TOK : [-_.0-9a-zA-Z]+ 
    {!TokenExists(/*WHAT GOES HERE?*/);}? 
    -> mode(IN_TOKEN);

/* ... stuff ... */

But how do I pass the token value to the TokenExists predicate?

(This is an attempt to create context-aware lexer: I have several modes, and in which one there are different rules).


Solution

  • Accessing token values in ANTLR4 predicates and actions is possible with a special syntax. For details see the Actions and Attributes doc.

    In general, you access a parsed token by using dollar sign and the token name, like

    a: x = INT {$x.text == "0"}?;
    

    or without a label (and only if the subrule exists only once in that parser rule):

    a: INT {$INT.text == "0"}?;
    

    ANTLR4 translates such pseudo code into target language code to allow accessing token properties (e.g. in C++ this becomes: INT->getText() == "0").

    In lexer rules, however, this special access ist not possible (ANTLR3 supported it, but not ANTLR4).
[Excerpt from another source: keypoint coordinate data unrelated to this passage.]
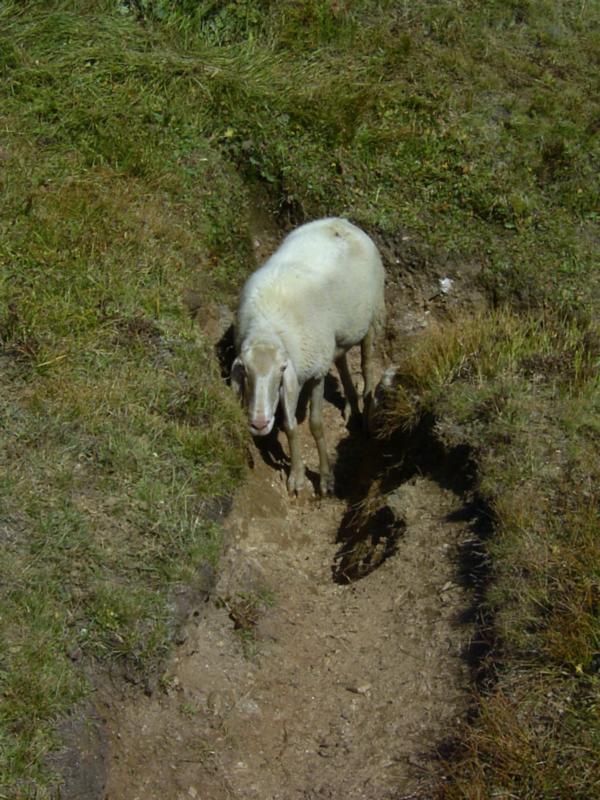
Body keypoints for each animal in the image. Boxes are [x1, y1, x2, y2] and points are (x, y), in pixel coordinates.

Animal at [231, 217, 385, 496]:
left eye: (281, 369)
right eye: (245, 372)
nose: (259, 424)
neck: (268, 328)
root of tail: (340, 221)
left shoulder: (315, 373)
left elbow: (315, 425)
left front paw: (325, 478)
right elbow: (290, 426)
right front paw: (297, 475)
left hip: (371, 316)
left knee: (367, 363)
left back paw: (367, 410)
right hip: (336, 337)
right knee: (342, 360)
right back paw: (352, 403)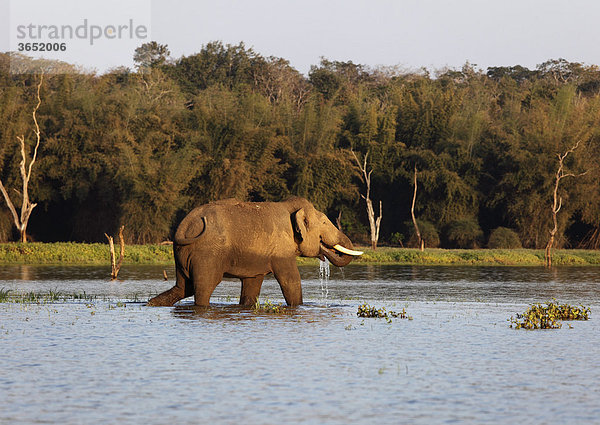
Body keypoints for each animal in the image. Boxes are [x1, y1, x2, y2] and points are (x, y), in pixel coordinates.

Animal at [146, 197, 360, 306]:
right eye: (324, 222)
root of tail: (184, 226)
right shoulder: (281, 248)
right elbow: (290, 280)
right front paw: (298, 307)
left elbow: (252, 284)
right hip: (206, 254)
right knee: (203, 287)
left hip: (182, 253)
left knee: (184, 286)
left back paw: (151, 303)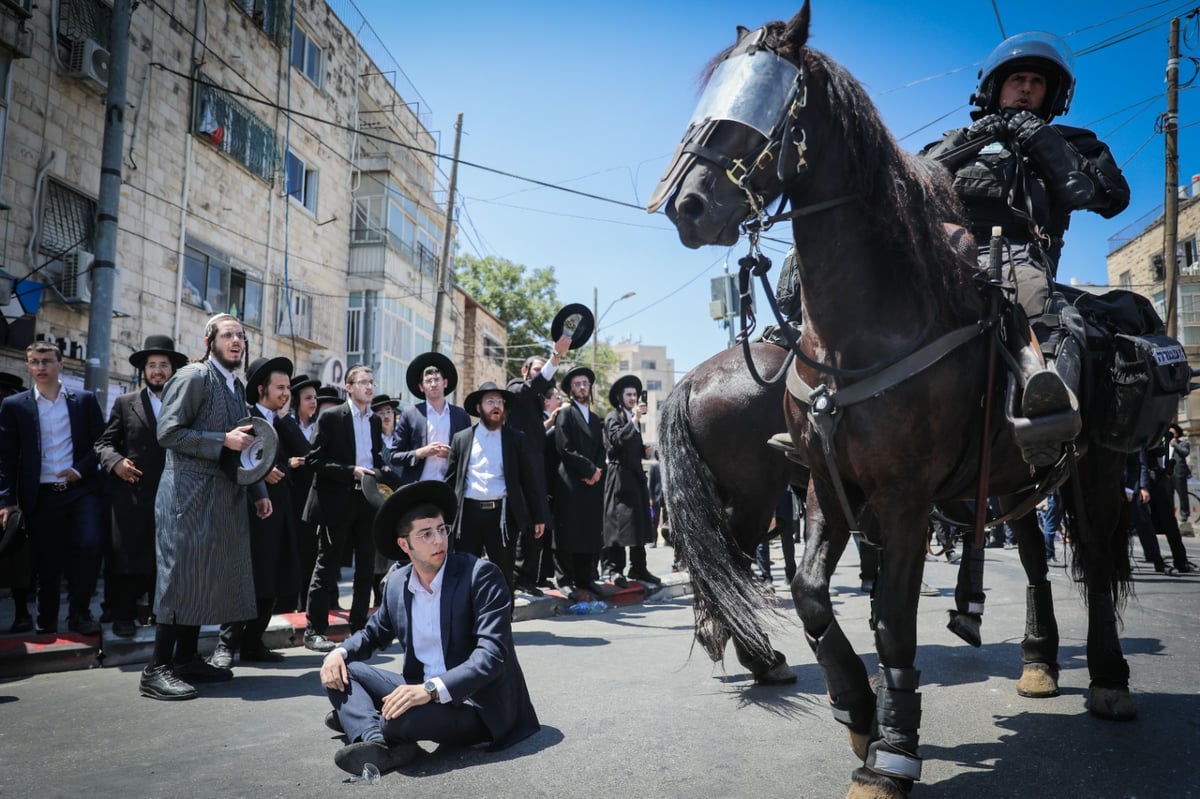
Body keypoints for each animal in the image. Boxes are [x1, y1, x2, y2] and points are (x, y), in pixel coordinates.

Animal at [652, 3, 1137, 791]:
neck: (863, 331)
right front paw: (858, 708)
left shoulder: (903, 496)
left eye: (769, 100)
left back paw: (1106, 675)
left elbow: (891, 620)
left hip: (1090, 464)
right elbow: (815, 594)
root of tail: (691, 380)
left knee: (1091, 555)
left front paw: (891, 746)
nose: (688, 206)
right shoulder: (829, 485)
Still, you can access a token's properties with native code (in fact it's not a token directly, since it doesn't exist yet, but values which will be used to create it from, once the lexer rule has finished). Though, this is often not portable to other target languages (which doesn't matter if you don't have more than a single parser target).

    The code triggered in a lexer action (which includes predicates) is executed in the context of the lexer. This lexer keeps values from which the new token will be created, after the rule has ended. This allows to get the currently matched text:

    TOK : [-_.0-9a-zA-Z]+ {!TokenExists(Text);}? -> mode(IN_TOKEN);
    

    Text is a property of the C# lexer.